6) Interval Training – Anaerobic or H.I.I.T – High Intensity Interval Training
Goals: FL & ANC
Somatypes: All depending on experience
My favourite of all the types of direct cardiovascular training mainly because it is an absolute beast to perform and obliterates fat like nothing else PLUS it can be performed in the weights room as opposed to traditional forms of cardio, however this is best suited to ‘circuit training’. The idea here is that you go full whack (85 – 100% of max heart rate) for a short period of time followed by the same period of time at complete rest. I’ve found the best way to do this is actually on a bike for 18 minutes with a 30 second on 30 second off split. The beauty of this is that anyone with good exercise experience and a decent amount of motivation can do this!

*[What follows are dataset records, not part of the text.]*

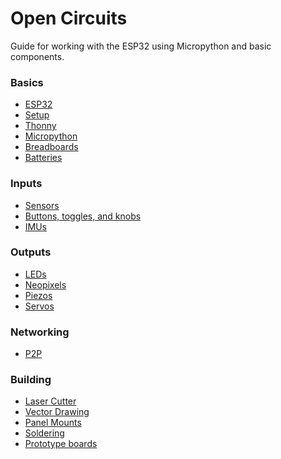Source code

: # Open Circuits

Guide for working with the ESP32 using Micropython and basic components.


### Basics
- [ESP32](esp32.md)								 
- [Setup](setup.md)			
- [Thonny](thonny.md)			                <!-- TBD -->		 
- [Micropython](micropython.md)                
- [Breadboards](breadboards.md)					 
- [Batteries](batteries.md)                     <!-- TBD -->

### Inputs
- [Sensors](sensors.md)							 
- [Buttons, toggles, and knobs](interface.md)    
- [IMUs](imu.md)								 

### Outputs
- [LEDs](leds.md)								
- [Neopixels](neopixels.md)						
- [Piezos](piezos.md)                           
- [Servos](servos.md)							

### Networking
- [P2P](networking.md)							

### Building
- [Laser Cutter](glowforge.md)                  <!-- TBD -->
- [Vector Drawing](inkscape.md)                 <!-- TBD -->
- [Panel Mounts](panel_mount.md)                <!-- TBD -->
- [Soldering](soldering.md)                     <!-- TBD -->
- [Prototype boards](prototype_boards.md)       <!-- TBD -->

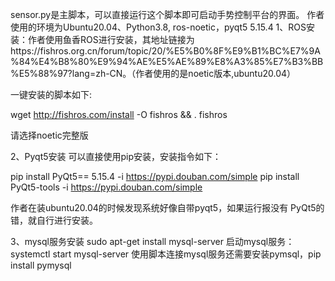 sensor.py是主脚本，可以直接运行这个脚本即可启动手势控制平台的界面。
作者使用的环境为Ubuntu20.04、Python3.8, ros-noetic，pyqt5 5.15.4
1、ROS安装：作者使用鱼香ROS进行安装，其地址链接为https://fishros.org.cn/forum/topic/20/%E5%B0%8F%E9%B1%BC%E7%9A%84%E4%B8%80%E9%94%AE%E5%AE%89%E8%A3%85%E7%B3%BB%E5%88%97?lang=zh-CN。（作者使用的是noetic版本,ubuntu20.04）

一键安装的脚本如下:

wget http://fishros.com/install -O fishros && . fishros

请选择noetic完整版

2、Pyqt5安装
可以直接使用pip安装，安装指令如下：

pip install PyQt5== 5.15.4 -i https://pypi.douban.com/simple
pip install PyQt5-tools -i https://pypi.douban.com/simple

作者在装ubuntu20.04的时候发现系统好像自带pyqt5，如果运行报没有 PyQt5的错，就自行进行安装。

3、mysql服务安装
sudo apt-get install mysql-server
启动mysql服务：systemctl start mysql-server
使用脚本连接mysql服务还需要安装pymsql，pip install pymysql
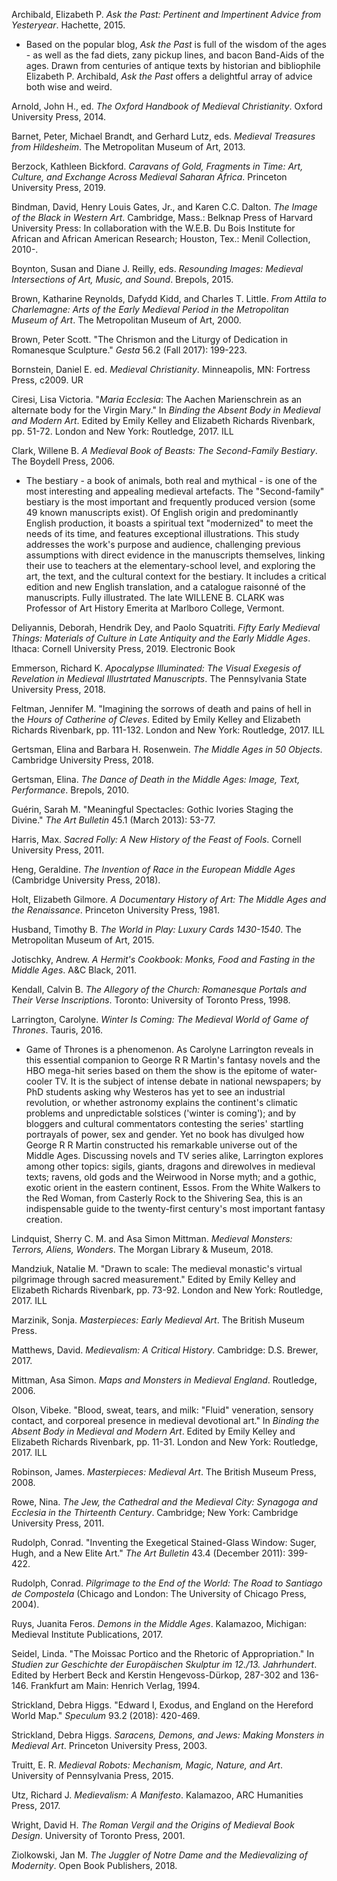 Archibald, Elizabeth P. _Ask the Past: Pertinent and Impertinent Advice from Yesteryear_. Hachette, 2015.

* Based on the popular blog, _Ask the Past_ is full of the wisdom of the ages - as well as the fad diets, zany pickup lines, and bacon Band-Aids of the ages. Drawn from centuries of antique texts by historian and bibliophile Elizabeth P. Archibald, _Ask the Past_ offers a delightful array of advice both wise and weird.

Arnold, John H., ed. _The Oxford Handbook of Medieval Christianity_. Oxford University Press, 2014.

Barnet, Peter, Michael Brandt, and Gerhard Lutz, eds. _Medieval Treasures from Hildesheim_. The Metropolitan Museum of Art, 2013.

Berzock, Kathleen Bickford. _Caravans of Gold, Fragments in Time: Art, Culture, and Exchange Across Medieval Saharan Africa_. Princeton University Press, 2019.

Bindman, David, Henry Louis Gates, Jr., and Karen C.C. Dalton. _The Image of the Black in Western Art_. Cambridge, Mass.: Belknap Press of Harvard University Press: In collaboration with the W.E.B. Du Bois Institute for African and African American Research; Houston, Tex.: Menil Collection, 2010-.

Boynton, Susan and Diane J. Reilly, eds. _Resounding Images: Medieval Intersections of Art, Music, and Sound_. Brepols, 2015.

Brown, Katharine Reynolds, Dafydd Kidd, and Charles T. Little. _From Attila to Charlemagne: Arts of the Early Medieval Period in the Metropolitan Museum of Art_. The Metropolitan Museum of Art, 2000.

Brown, Peter Scott. "The Chrismon and the Liturgy of Dedication in Romanesque Sculpture." _Gesta_ 56.2 (Fall 2017): 199-223.

Bornstein, Daniel E. ed. _Medieval Christianity_. Minneapolis, MN: Fortress Press, c2009. UR

Ciresi, Lisa Victoria. "_Maria Ecclesia_: The Aachen Marienschrein as an alternate body for the Virgin Mary." In _Binding the Absent Body in Medieval and Modern Art_. Edited by Emily Kelley and Elizabeth Richards Rivenbark, pp. 51-72. London and New York: Routledge, 2017. ILL

Clark, Willene B. _A Medieval Book of Beasts: The Second-Family Bestiary_. The Boydell Press, 2006.
* The bestiary - a book of animals, both real and mythical - is one of the most interesting and appealing medieval artefacts. The "Second-family" bestiary is the most important and frequently produced version (some 49 known manuscripts exist). Of English origin and predominantly English production, it boasts a spiritual text "modernized" to meet the needs of its time, and features exceptional illustrations. This study addresses the work's purpose and audience, challenging previous assumptions with direct evidence in the manuscripts themselves, linking their use to teachers at the elementary-school level, and exploring the art, the text, and the cultural context for the bestiary. It includes a critical edition and new English translation, and a catalogue raisonné of the manuscripts. Fully illustrated. The late WILLENE B. CLARK was Professor of Art History Emerita at Marlboro College, Vermont.

Deliyannis, Deborah, Hendrik Dey, and Paolo Squatriti. _Fifty Early Medieval Things: Materials of Culture in Late Antiquity and the Early Middle Ages_. Ithaca: Cornell University Press, 2019. Electronic Book

Emmerson, Richard K. _Apocalypse Illuminated: The Visual Exegesis of Revelation in Medieval Illustrtated Manuscripts_. The Pennsylvania State University Press, 2018.

Feltman, Jennifer M. "Imagining the sorrows of death and pains of hell in the _Hours of Catherine of Cleves_. Edited by Emily Kelley and Elizabeth Richards Rivenbark, pp. 111-132. London and New York: Routledge, 2017. ILL

Gertsman, Elina and Barbara H. Rosenwein. _The Middle Ages in 50 Objects_. Cambridge University Press, 2018.

Gertsman, Elina. _The Dance of Death in the Middle Ages: Image, Text, Performance_. Brepols, 2010.

Guérin, Sarah M. "Meaningful Spectacles: Gothic Ivories Staging the Divine." _The Art Bulletin_ 45.1 (March 2013): 53-77.

Harris, Max. _Sacred Folly: A New History of the Feast of Fools_. Cornell University Press, 2011.

Heng, Geraldine. _The Invention of Race in the European Middle Ages_ (Cambridge University Press, 2018).

Holt, Elizabeth Gilmore. _A Documentary History of Art: The Middle Ages and the Renaissance_. Princeton University Press, 1981.

Husband, Timothy B. _The World in Play: Luxury Cards 1430-1540_. The Metropolitan Museum of Art, 2015.

Jotischky, Andrew. _A Hermit's Cookbook: Monks, Food and Fasting in the Middle Ages_. A&C Black, 2011.

Kendall, Calvin B. _The Allegory of the Church: Romanesque Portals and Their Verse Inscriptions_. Toronto: University of Toronto Press, 1998.

Larrington, Carolyne. _Winter Is Coming: The Medieval World of Game of Thrones_. Tauris, 2016.
* Game of Thrones is a phenomenon. As Carolyne Larrington reveals in this essential companion to George R R Martin's fantasy novels and the HBO mega-hit series based on them the show is the epitome of water-cooler TV. It is the subject of intense debate in national newspapers; by PhD students asking why Westeros has yet to see an industrial revolution, or whether astronomy explains the continent's climatic problems and unpredictable solstices ('winter is coming'); and by bloggers and cultural commentators contesting the series' startling portrayals of power, sex and gender. Yet no book has divulged how George R R Martin constructed his remarkable universe out of the Middle Ages. Discussing novels and TV series alike, Larrington explores among other topics: sigils, giants, dragons and direwolves in medieval texts; ravens, old gods and the Weirwood in Norse myth; and a gothic, exotic orient in the eastern continent, Essos. From the White Walkers to the Red Woman, from Casterly Rock to the Shivering Sea, this is an indispensable guide to the twenty-first century's most important fantasy creation.

Lindquist, Sherry C. M. and Asa Simon Mittman. _Medieval Monsters: Terrors, Aliens, Wonders_. The Morgan Library & Museum, 2018.

Mandziuk, Natalie M. "Drawn to scale: The medieval monastic's virtual pilgrimage through sacred measurement." Edited by Emily Kelley and Elizabeth Richards Rivenbark, pp. 73-92. London and New York: Routledge, 2017. ILL

Marzinik, Sonja. _Masterpieces: Early Medieval Art_. The British Museum Press.

Matthews, David. _Medievalism: A Critical History_. Cambridge: D.S. Brewer, 2017.

Mittman, Asa Simon. _Maps and Monsters in Medieval England_. Routledge, 2006.

Olson, Vibeke. "Blood, sweat, tears, and milk: "Fluid" veneration, sensory contact, and corporeal presence in medieval devotional art." In _Binding the Absent Body in Medieval and Modern Art_. Edited by Emily Kelley and Elizabeth Richards Rivenbark, pp. 11-31. London and New York: Routledge, 2017. ILL

Robinson, James. _Masterpieces: Medieval Art_. The British Museum Press, 2008.

Rowe, Nina. _The Jew, the Cathedral and the Medieval City: Synagoga and Ecclesia in the Thirteenth Century_. Cambridge; New York: Cambridge University Press, 2011.

Rudolph, Conrad. "Inventing the Exegetical Stained-Glass Window: Suger, Hugh, and a New Elite Art." _The Art Bulletin_ 43.4 (December 2011): 399-422.

Rudolph, Conrad. _Pilgrimage to the End of the World: The Road to Santiago de Compostela_ (Chicago and London: The University of Chicago Press, 2004).

Ruys, Juanita Feros. _Demons in the Middle Ages_. Kalamazoo, Michigan: Medieval Institute Publications, 2017.

Seidel, Linda. "The Moissac Portico and the Rhetoric of Appropriation." In _Studien zur Geschichte der Europäischen Skulptur im 12./13. Jahrhundert_. Edited by Herbert Beck and Kerstin Hengevoss-Dürkop, 287-302 and 136-146. Frankfurt am Main: Henrich Verlag, 1994.

Strickland, Debra Higgs. "Edward I, Exodus, and England on the Hereford World Map." _Speculum_ 93.2 (2018): 420-469.

Strickland, Debra Higgs. _Saracens, Demons, and Jews: Making Monsters in Medieval Art_. Princeton University Press, 2003.

Truitt, E. R. _Medieval Robots: Mechanism, Magic, Nature, and Art_. University of Pennsylvania Press, 2015.

Utz, Richard J. _Medievalism: A Manifesto_. Kalamazoo, ARC Humanities Press, 2017.

Wright, David H. _The Roman Vergil and the Origins of Medieval Book Design_. University of Toronto Press, 2001.

Ziolkowski, Jan M. _The Juggler of Notre Dame and the Medievalizing of Modernity_. Open Book Publishers, 2018.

Goals: All but predominantly FL
Whilst it might not be considered the ‘hardest’ form of cardio vascular training compared to the likes of H.I.I.T, I’ve put this at the end for a particular reason. Circuits require the whole body to move, not just the legs (which most forms of cardio equipment do). They also require good form, decent amounts of stability strength and they produce a very good aerobic AND anaerobic output. Simply set up a number of stations with different exercises on each. Perform each exercise for X amount of reps; travel between each station with no rest and once performed give yourself a break. Repeat for X amount of times. Circuits finish my article because the better you are the harder they can become. The number of reps/time/exercise can keep on increasing making it the number one for total body conditioning! Mix these up with H.I.I.T and you, my friend, will become a fat burning furnace.